For many stakeholders, this is new territory. At the same time, it is foreseeable that the new obligations will significantly impact existing processes – particularly in the areas of transfers, sponsorship, investors and intermediary structures.
In addition, the AML Regulation will be further specified through numerous technical standards, guidelines and other implementing measures issued by the EU Anti-Money Laundering Authority (AMLA). The legal framework is therefore in place. However, its practical application will become more precise over the coming months.
Against this background, the key question arises: What specific obligations result from the AML Regulation – and what do they mean in practice for clubs and football agents?
II. Key obligations under the AML Regulation
1. Risk assessment (Art. 10 AMLR)
Obliged entities must identify and assess the risks associated with their business activities in relation to money laundering, terrorist financing and breaches of targeted financial sanctions. This risk assessment must be documented, kept up to date and adjusted where necessary. It must also be made available to the competent supervisory authorities upon request.
The risk assessment is not merely a formal requirement. It is the foundation of the entire AML framework. It determines how internal processes are structured, where enhanced checks are required and which controls are appropriate. In particular, customer-related, geographical and transaction-related risk factors must be taken into account.
For practice, this means: professional football clubs and football agents must, for the first time, systematically identify their own risk areas. The focus will be on transfers, intermediary fees, sponsorship, investor relationships, payment channels and international structures. It is precisely in these areas that future risk analyses will concentrate. A structured approach is advisable: stocktaking, risk identification, risk assessment and derivation of specific mitigation measures.

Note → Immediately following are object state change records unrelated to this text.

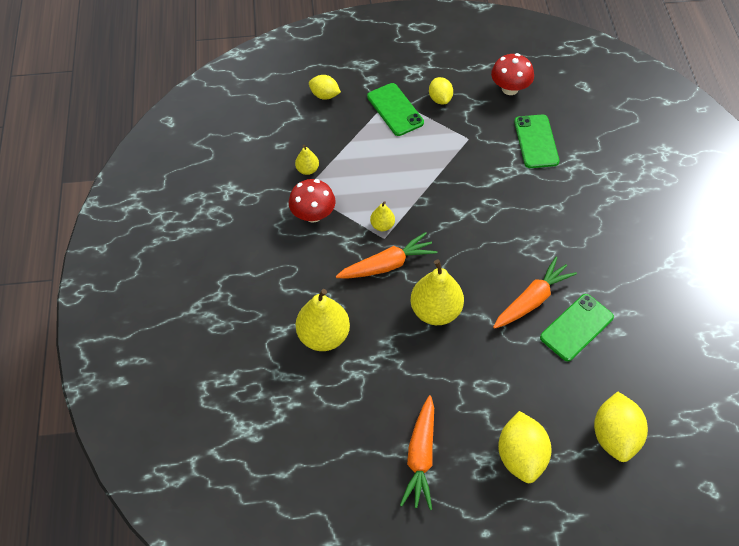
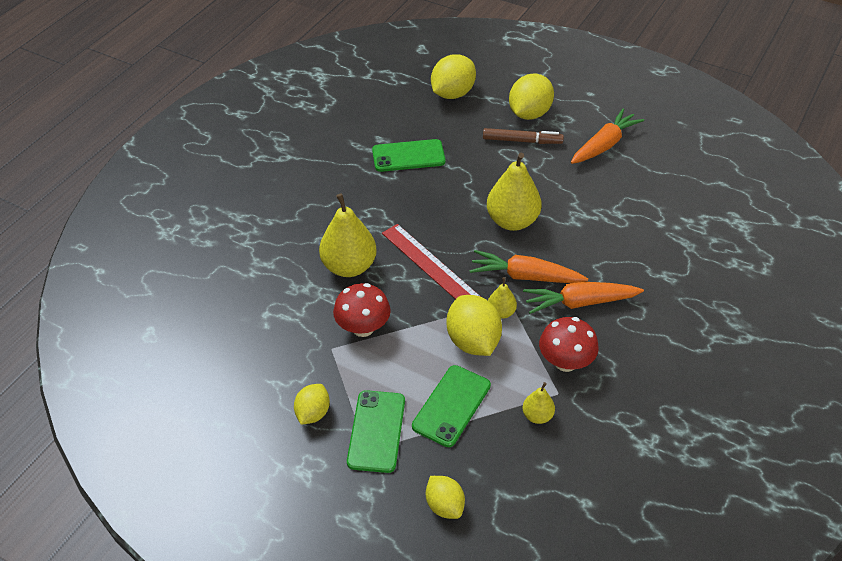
camera: 145 degrees left, 10 degrees down
yellow pear [296,289,350,351] -> yellow pear moved to [319,193,377,277]
red mushroom [491,53,534,95] -> red mushroom moved to [333,283,391,337]
orange carrot [493,257,577,329] -> orange carrot moved to [523,282,644,314]
green phone [514,115,560,168] -> green phone moved to [412,365,491,447]
none -> red ruler [382,224,481,299]
none -> yellow lemon [447,295,502,356]
none -> brown marker [483,128,564,144]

At the same time, it can be expected that AMLA will further specify the methodology and relevant risk factors.
2. Compliance function and governance (Art. 11 AMLR)
The AML Regulation requires a clear compliance structure. A member of the management body in its management function is responsible for compliance with AML requirements. In addition, an operational compliance function must be established to ensure the implementation of internal measures. This function must have sufficient authority, resources and access to information and must be integrated into reporting lines to senior management.

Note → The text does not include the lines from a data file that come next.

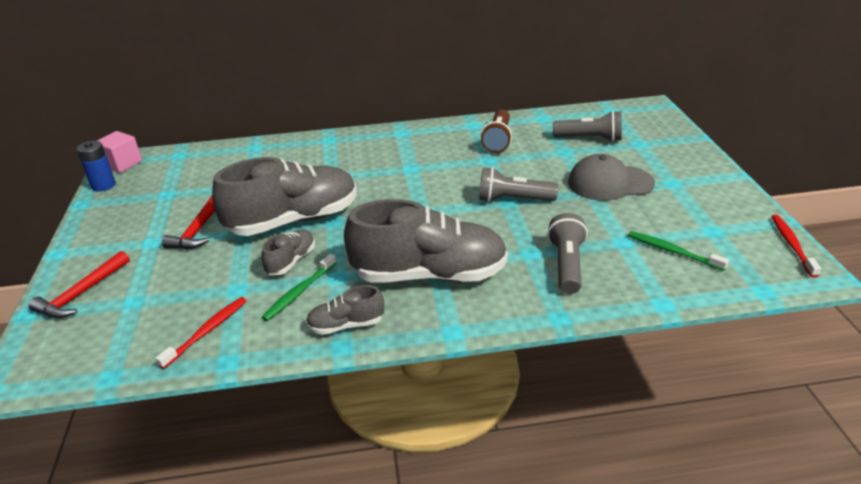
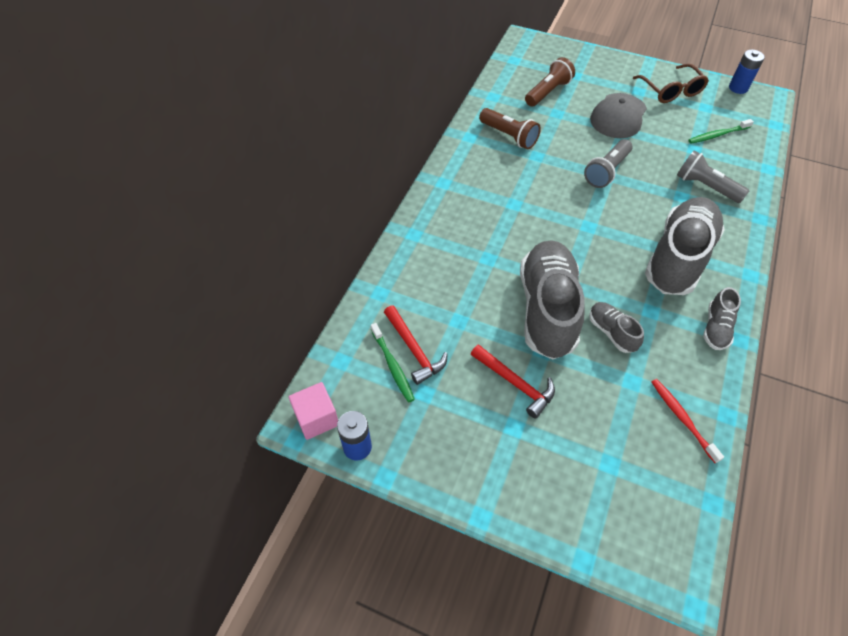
camera: 60 degrees left, 20 degrees up
red hammer [29,251,130,318] -> red hammer moved to [384,305,448,385]
green toothbrush [261,254,336,321] -> green toothbrush moved to [371,323,415,402]
grey flashlight [553,110,622,142] -> brown flashlight [525,57,575,106]
red toothbrush [772,215,821,277] -> blue battery [729,50,765,94]
none -> brown glasses [633,64,709,103]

This point is of particular importance for clubs and football agents. Anti-money laundering thus becomes a genuine governance issue. It is not sufficient to assign responsibilities purely formally. Rather, roles, reporting lines and responsibilities must be designed in a robust and effective manner. In practice, this will—alongside the appointment of a Compliance Manager – typically lead to the designation of an AML Officer, who oversees operational implementation, receives internal reports, supports the risk assessment, coordinates training and acts as a contact point for authorities.
For practice, this means: many professional football clubs will have to break new organisational ground. Key questions arise at an early stage: who can adequately perform this function, whether sufficient in-house expertise exists and what level of resources is realistically required. A particular challenge will be to combine close proximity to senior management with an effective and independent control function.

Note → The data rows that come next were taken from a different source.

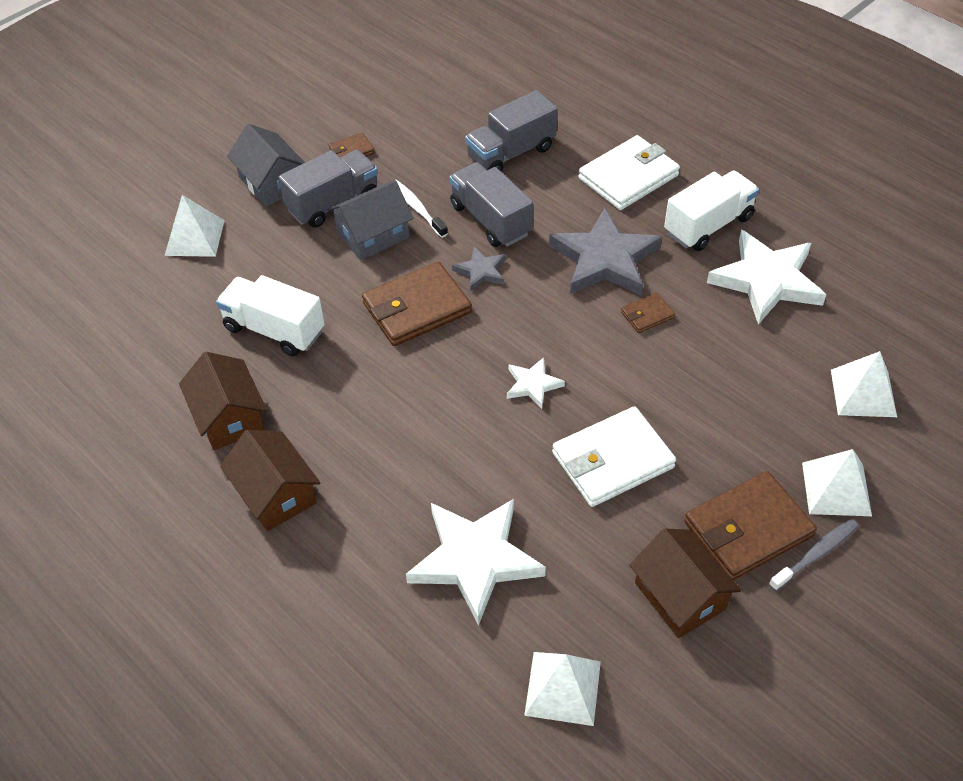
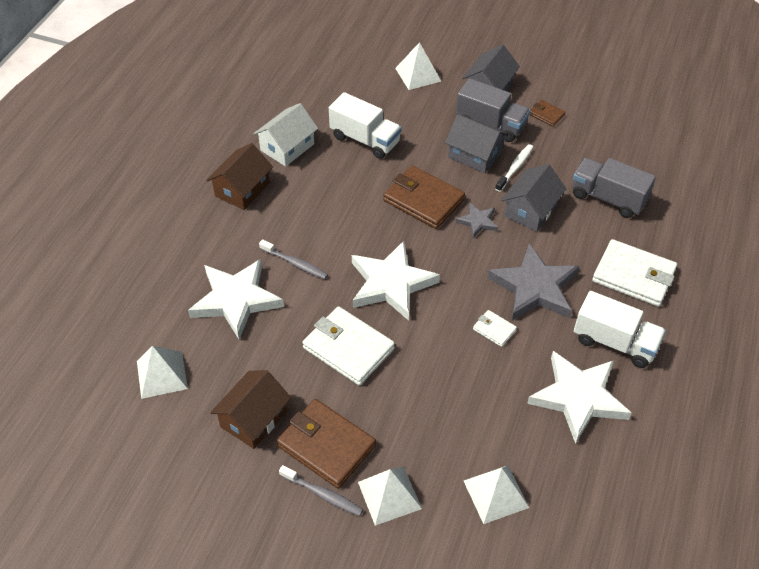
camera: 65 degrees right, 0 degrees up
brown house [179,352,267,450] -> white house [253,103,318,166]
white truck [216,275,325,356] -> white truck turned 120 degrees clockwise [329,92,402,159]
grey truck [449,162,533,247] -> grey house [501,164,567,232]
white star [507,357,565,409] -> white star [352,241,440,321], size x2.05
brown wallet [621,293,675,333] -> white wallet [473,310,517,347]
none -> grey toothbrush [259,239,328,279]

3. Internal policies, procedures and controls (Art. 9 AMLR)
Obliged entities must, on the basis of their risk assessment, develop, document and implement internal policies, procedures and controls. These measures must be capable of managing the identified risks and ensuring compliance with AML obligations. They must be communicated within the organisation and, where appropriate, also to relevant third parties.
The AML Regulation therefore does not aim at general compliance statements, but at robust and operational processes. It requires documented procedures that are effectively applied in day-to-day business.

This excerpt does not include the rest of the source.